Si vous êtes sur cette page, c’est que vous voulez acheter du poisson. Et du bon poisson !
Pas n’importe lequel, on est d’accord. Un poisson durable, local, avec des pêcheurs bien payés et une vente en circuit-court. Un beau poisson qu’on pourrait trouver sur Alancienne par exemple, non ?
Malheureusement, ce poisson n’existe pas. En tout cas, pas sur Alancienne. Ou du moins, pas encore.
Bon allez, on arrête de vous faire tourner en bourrique et on vous explique où on veut en venir.
Qu’est-ce qu’un poisson durable ?
Pour ce qui est de la viande, on s’intéresse et on se sensibilise de plus en plus. On le sait, il est indispensable de limiter notre consommation et d’arrêter l'élevage intensif. Tant pour notre santé que pour celle de la planète.
Mais pour les animaux marins, on fermerait presque les yeux. Pourtant, l’impact d’une surpêche ou d’un poisson venu de l’autre bout du monde a tout autant d’impact.
Selon une étude UFC Que choisir, 86 % des poissons sur les étals sont pêchés selon des méthodes non durables ou dans des stocks surexploités. C’est quand même un sacré chiffre !
1. Choisir son poisson selon la saison
Comme une tomate qu’on s’interdit en hiver ou une clémentine qu’on ne déguste pas en été, chaque poisson a sa saison.
Sur le site des Pêcheurs de Bretagne, vous trouverez le détail pour chaque poisson dans un très beau tableau bien rempli.
Par exemple, pour le 1er avril, vous pourrez vous régaler d’eglefin, de maquereaux, ou encore du rouget. Par contre, on y va mollo sur le tourteau, les anchois ou les saint Jacques qui sont en fin de saison.
2. Regarder d’où vient le poisson
Manger local, c’est valoriser les producteurs et productrices près de chez soi. Et ça marche aussi quand on choisit son poisson ! Evidemment, toutes les villes ne sont pas à moins de 200km d’une côte. Mais si on peut au minimum choisir une pêche française, c’est déjà un bon début. Bye bye le saumon de Norvège ou le colin d’Alaska ! Il existe même de délicieux poissons ou crustacés dans les rivières tout près de chez nous.
3. Se diriger vers un élevage durable
Dans un premier temps, on se renseigne sur l'élevage. Malheureusement, aucun élevage piscicole n’est bon pour la planète. Il faut donc se diriger vers les poissons sauvages, dont le goût de la chair est incomparable. Et où l’impact climatique est moindre.
Ensuite, on limite toutes les espèces menacées ou surexploitées.

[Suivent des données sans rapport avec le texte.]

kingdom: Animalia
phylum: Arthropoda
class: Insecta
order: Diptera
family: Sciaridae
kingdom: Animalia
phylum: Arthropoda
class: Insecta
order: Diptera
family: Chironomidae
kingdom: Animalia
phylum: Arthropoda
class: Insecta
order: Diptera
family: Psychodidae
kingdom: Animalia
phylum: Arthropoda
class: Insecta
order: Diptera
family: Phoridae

Si vous avez un doute, le WWF vous fait ses recommandations sur quel poisson ou crustacé choisir.
Et comme pour les élevages bovins ou avicoles où l’abattage a une place importante, il faut aussi surveiller les méthodes de pêche. Celles-ci ne doivent pas avoir d’impact sur l'écosystème marin. Pas de chalut ni de drague qui raclent les fonds marins. Mais on privilégie les petits bateaux, la pêche à la ligne ou à pied.
Tous les labels ne se valent pas sur la pêche. Mais quelques uns restent très fiables :
« Bar de ligne – Pointe de Bretagne », porté par l’Association des ligneurs de la pointe de Bretagne
« Artysanal Pêche artisanale garantie », porté par l’association Smart, qui s’appuie sur l’ONG Forum mondial des pêcheurs et des travailleurs de la pêche
Le mieux reste de demander directement à sa poissonnière ou son poissonnier préféré !

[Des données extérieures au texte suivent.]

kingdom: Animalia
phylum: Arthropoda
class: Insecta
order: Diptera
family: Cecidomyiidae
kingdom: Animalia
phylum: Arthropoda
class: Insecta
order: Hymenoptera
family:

Où trouver du poisson sauvage bien pêché ?
Vous l’aurez compris, pas sur Alancienne. En tout cas, pas dans l’immédiat.
Pour les fêtes, on arrive à vous avoir de belles huîtres et saint Jacques de Normandie en direct de pêcheurs engagés. Mais gérer des stocks aussi frais et fragiles sans garantie de commandes derrières, c’est très compliqué. C'est pourquoi c’est uniquement possible pour nous lorsqu’on organise des pré-commandes.
Alors si vous tenez vraiment vraiment à avoir du poisson local et durable sur Alancienne, harcelez-nous de mails pour qu’on lance des pré-commandes !

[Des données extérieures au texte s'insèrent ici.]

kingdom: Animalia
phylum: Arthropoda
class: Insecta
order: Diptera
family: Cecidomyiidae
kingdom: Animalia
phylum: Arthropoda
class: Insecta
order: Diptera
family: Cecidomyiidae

Et sinon, on vous recommande Poiscaille. C’est l'équivalent du panier de fruits et légumes, mais version marin. Un circuit-court de la mer, avec poissons et crustacés 100% français et issus d’une pêche durable. 48h maximum entre la pêche et votre assiette, les pêcheurs sont tous rémunérés de façon juste et aucun n’utilise de chimie ou autre intrant. Promis, y’a aucun anguille sous roche ni même baleine sous gravillon ! Vous pouvez y aller les yeux fermés.